Short problem 1
Could you condense the paragraph beginning "Make no mistake about it" in the B.O.A.C. excerpt into a short bulleted list that keeps its main facts?
Short problem 2
Can you carry the B.O.A.C. excerpt forward from its final sentence?

Excerpt
::::::::

Make no mistake about it, my Lords, B.O.A.C. was doing extremely well. They had a very good "commercial" on American Radio, with the portly Mr. Robert Morley advising everybody what a wonderful time they would have if they flew by B.O.A.C., and on my last visit to New York, last year, when I was coming back in a cab from mid-town Manhattan to Kennedy the cab-driver said, inevitably, after the first mile or two, "I suppose you would be English?" and I said, "Yes". He said "Would you be flying B.O.A.C.?" I said, "Yes", and he said "Oh, that commercial you have with that fat man saying 'Isn't it fun to go by B.O.A.C.'—it's just wonderful. If I fly the Atlantic next time I go B.O.A.C.". I went on one of the earliest Pan-Am Jumbos, and I have never had such ghastly service. An American business man sitting beside me said, "I will never go American again".

::::::::

Records shown
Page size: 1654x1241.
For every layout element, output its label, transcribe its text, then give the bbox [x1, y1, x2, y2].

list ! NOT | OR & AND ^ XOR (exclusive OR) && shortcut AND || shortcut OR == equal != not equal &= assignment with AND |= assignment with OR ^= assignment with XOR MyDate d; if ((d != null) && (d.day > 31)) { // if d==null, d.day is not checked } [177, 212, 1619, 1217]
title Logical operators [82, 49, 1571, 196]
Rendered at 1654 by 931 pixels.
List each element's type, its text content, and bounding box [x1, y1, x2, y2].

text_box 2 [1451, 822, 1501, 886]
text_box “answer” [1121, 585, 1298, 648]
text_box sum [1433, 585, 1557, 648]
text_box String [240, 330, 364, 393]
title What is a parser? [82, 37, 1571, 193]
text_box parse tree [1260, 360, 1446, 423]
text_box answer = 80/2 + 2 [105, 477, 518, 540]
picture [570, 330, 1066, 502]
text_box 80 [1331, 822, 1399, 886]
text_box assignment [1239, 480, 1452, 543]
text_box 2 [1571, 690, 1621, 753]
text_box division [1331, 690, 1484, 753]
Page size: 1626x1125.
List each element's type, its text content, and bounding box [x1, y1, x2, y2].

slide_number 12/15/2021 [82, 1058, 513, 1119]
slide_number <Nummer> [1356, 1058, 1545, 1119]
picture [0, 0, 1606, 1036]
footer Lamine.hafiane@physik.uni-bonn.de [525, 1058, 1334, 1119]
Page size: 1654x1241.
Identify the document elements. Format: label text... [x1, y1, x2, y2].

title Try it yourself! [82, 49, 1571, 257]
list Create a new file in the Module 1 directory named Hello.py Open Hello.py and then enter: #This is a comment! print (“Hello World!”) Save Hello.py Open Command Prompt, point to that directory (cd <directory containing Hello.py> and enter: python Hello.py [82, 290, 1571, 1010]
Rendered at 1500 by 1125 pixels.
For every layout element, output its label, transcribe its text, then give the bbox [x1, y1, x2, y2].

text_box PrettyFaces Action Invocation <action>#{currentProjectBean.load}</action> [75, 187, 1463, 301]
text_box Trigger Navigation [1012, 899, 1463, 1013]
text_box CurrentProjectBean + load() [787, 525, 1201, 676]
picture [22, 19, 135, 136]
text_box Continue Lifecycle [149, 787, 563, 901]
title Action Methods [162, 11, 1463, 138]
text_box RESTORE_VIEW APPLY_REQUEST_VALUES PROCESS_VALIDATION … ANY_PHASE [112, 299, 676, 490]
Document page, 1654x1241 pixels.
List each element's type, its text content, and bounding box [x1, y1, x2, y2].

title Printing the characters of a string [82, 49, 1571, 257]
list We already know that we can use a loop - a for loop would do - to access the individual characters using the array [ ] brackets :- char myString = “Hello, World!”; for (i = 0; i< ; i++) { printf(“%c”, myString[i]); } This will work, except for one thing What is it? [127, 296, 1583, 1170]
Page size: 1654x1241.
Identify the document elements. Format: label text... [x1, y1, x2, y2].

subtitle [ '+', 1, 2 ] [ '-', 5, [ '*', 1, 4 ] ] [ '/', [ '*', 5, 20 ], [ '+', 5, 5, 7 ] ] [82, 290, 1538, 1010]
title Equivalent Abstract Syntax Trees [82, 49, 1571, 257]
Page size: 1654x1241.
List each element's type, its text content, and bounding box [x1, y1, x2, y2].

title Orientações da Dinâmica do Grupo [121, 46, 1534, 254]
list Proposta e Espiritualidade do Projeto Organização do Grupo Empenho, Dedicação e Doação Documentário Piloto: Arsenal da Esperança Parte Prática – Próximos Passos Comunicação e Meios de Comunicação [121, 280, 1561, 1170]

::::::::

Answer 1
- The speaker tells the Lords that B.O.A.C. was doing extremely well.
- B.O.A.C. ran a very good commercial on American radio in which Robert Morley said what a wonderful time people would have flying B.O.A.C.
- On the speaker's last New York visit, the previous year, a cab driver on the way to Kennedy asked whether the speaker was English and flying B.O.A.C. He praised the "Isn't it fun to go by B.O.A.C." commercial and said he would fly B.O.A.C. the next time he crossed the Atlantic.
- The speaker flew on one of the earliest Pan-Am Jumbos and received the worst service of the speaker's experience.
- An American businessman seated alongside said he would never fly American again.

Answer 2
This is the competition which Pan-Am and, to a lesser extent, T.W.A., have been up against and I can quite understand the fear with which they contemplated the low fares which were going to be operated by B.O.A.C., and also of course by British Caledonian, who were coming into the market as well. Like the previous two speakers, I should like to express the hope that the Government will not take this lying down. I said—I think it was last week—rather jumping on to many other people's bandwagons, that maybe we could fly to Montreal and Toronto and the passengers could somehow go on to America from there, but I understand that Canada, under American pressure, also feel that they cannot get out of line. Obviously, the suggestion that I made last week is not "on".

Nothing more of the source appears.